First of all I hate neckties my picture notwithstanding!
I was born in 1943. Both my father & grandfather were woodworkers. For a number of years, my father, Norman, was a lofts man in a shipyard in the Pacific Northwest. He could measure a boat hull with a level, a straight stick and a tape measure, and then duplicate it. My grandfather, Nels, was a logger and a blacksmith. I remember him sitting by the kitchen wood stove making dovetail wooden boxes (some with arched tops) using only a jack-knife.
Needless to say, I learned a lot about woodworking from each of them. I have been a woodworker for over fifty years and have increased my skills mostly by learning from my mistakes. I started out after high school as a machinist and a welder, then graduated into machinery design where I worked for about thirty-five years, mostly in the food industry. I eventually owned my own company, designing food processing equipment for the fishery industry. I ultimately sold the business and went to work for the new owners, still designing food processing machinery. We worked with robotics, optical scanning and high pressure water jet cutting (up to 60,000 psi). The company, over a number of years has become quite successful.
I retired in 2004 and my first project was to design a house from ideas found in a 1917 Sears kit house catalog. It took about four years to complete the construction and along the way, we had some contractors thinking they were remodeling an old house. After completing our home, I have spent a lot of time furnishing it with reproductions of Arts and Crafts furniture and artwork.
I purchased an old South Bend metal turning lathe and a small milling machine along with some sheet metal equipment and, in recent years, have been incorporating metal components into some of the furniture I make.

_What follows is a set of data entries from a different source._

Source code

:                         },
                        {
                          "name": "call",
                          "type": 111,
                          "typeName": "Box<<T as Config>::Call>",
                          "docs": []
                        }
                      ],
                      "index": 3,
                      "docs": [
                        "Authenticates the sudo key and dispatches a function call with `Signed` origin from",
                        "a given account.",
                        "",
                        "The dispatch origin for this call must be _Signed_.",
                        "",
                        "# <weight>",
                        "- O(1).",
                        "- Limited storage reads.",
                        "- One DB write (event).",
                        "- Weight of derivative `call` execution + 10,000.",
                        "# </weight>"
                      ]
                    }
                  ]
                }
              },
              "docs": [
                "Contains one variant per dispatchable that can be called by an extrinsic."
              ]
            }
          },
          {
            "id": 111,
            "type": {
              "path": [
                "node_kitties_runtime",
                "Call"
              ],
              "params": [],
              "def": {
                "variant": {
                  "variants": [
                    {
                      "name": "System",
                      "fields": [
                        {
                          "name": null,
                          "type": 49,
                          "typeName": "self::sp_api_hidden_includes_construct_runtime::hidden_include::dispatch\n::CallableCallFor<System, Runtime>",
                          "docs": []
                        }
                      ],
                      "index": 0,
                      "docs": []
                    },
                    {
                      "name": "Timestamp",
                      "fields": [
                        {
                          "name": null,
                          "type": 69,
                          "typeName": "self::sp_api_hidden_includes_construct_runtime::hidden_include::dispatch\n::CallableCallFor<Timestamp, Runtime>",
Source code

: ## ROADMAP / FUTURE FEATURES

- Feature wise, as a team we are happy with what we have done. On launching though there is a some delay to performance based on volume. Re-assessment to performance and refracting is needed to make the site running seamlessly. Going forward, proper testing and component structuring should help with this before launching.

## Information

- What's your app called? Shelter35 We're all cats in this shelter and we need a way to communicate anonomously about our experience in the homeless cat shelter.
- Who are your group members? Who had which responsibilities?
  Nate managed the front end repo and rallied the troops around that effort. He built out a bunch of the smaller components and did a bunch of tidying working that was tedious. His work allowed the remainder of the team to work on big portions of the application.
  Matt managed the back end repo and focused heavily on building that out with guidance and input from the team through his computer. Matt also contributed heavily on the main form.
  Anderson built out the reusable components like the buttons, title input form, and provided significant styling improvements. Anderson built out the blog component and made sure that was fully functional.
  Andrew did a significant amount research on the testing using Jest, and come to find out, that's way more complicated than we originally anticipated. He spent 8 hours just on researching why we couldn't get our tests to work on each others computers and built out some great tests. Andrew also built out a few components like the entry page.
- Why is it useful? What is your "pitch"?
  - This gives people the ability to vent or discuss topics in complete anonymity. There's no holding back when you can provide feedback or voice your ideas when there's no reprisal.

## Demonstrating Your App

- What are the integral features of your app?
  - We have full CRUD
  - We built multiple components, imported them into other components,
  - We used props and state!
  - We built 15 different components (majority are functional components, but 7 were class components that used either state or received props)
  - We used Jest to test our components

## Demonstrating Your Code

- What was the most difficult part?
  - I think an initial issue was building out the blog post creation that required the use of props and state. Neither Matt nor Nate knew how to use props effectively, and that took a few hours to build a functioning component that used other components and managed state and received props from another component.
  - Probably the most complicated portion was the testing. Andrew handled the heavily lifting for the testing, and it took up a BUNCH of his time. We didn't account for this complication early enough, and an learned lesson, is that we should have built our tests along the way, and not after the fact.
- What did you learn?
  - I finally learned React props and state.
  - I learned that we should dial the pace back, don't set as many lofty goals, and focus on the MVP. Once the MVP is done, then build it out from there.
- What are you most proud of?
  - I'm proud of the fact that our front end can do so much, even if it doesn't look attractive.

A few years ago, I became interested in knife making. I started by buying ready-made knife blanks and modified them to suit, then making the guards and handles. I have recently started making them from old files, lawnmower blades and from heat treatable flat stock. I built a 2" x 72" belt sander mostly of plywood, to do all the shaping and cut the bevels on the blades. I now have over a hundred knives in my collection in addition to the ones I have given to my grandsons.
I have also built a few black powder firearms. These have been mostly been made from kits but modified a bit to suit the look I was going for. My latest adventure is gun stock carving. I am still in the learning stage and haven't ventured further than my own gun stocks.
I will wrap up by saying I am in my shop almost every day and I think any day I don't design or build something is a day wasted.
Thanks for stopping by and seeing some of my work.